** Opening DATA PROVIDED block **

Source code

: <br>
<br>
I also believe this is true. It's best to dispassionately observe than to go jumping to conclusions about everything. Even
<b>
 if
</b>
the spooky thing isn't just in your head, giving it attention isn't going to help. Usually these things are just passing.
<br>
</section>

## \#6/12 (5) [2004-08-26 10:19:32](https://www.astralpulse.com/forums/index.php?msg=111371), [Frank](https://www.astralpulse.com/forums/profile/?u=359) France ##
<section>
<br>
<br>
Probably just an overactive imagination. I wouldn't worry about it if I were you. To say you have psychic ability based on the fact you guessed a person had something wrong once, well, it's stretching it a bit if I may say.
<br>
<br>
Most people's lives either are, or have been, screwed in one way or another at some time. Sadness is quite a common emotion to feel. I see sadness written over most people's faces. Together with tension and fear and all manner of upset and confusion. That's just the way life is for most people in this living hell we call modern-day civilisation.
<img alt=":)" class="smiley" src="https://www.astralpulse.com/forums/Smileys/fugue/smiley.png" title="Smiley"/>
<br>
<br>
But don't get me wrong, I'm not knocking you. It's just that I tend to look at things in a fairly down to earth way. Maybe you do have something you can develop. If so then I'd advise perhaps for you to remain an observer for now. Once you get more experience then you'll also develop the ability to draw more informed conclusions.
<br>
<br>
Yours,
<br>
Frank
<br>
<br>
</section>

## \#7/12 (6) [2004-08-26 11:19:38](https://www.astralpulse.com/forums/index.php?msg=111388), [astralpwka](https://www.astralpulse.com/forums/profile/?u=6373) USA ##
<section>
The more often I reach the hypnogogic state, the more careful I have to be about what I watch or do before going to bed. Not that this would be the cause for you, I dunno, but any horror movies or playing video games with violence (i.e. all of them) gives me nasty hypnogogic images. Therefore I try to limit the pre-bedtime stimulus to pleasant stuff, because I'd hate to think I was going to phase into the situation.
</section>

** Closing DATA PROVIDED block **

From the lines above, copy each one that contains the string "index". Case counts.

### WRITTEN ANSWER
## \#6/12 (5) [2004-08-26 10:19:32](https://www.astralpulse.com/forums/index.php?msg=111371), [Frank](https://www.astralpulse.com/forums/profile/?u=359) France ##
## \#7/12 (6) [2004-08-26 11:19:38](https://www.astralpulse.com/forums/index.php?msg=111388), [astralpwka](https://www.astralpulse.com/forums/profile/?u=6373) USA ##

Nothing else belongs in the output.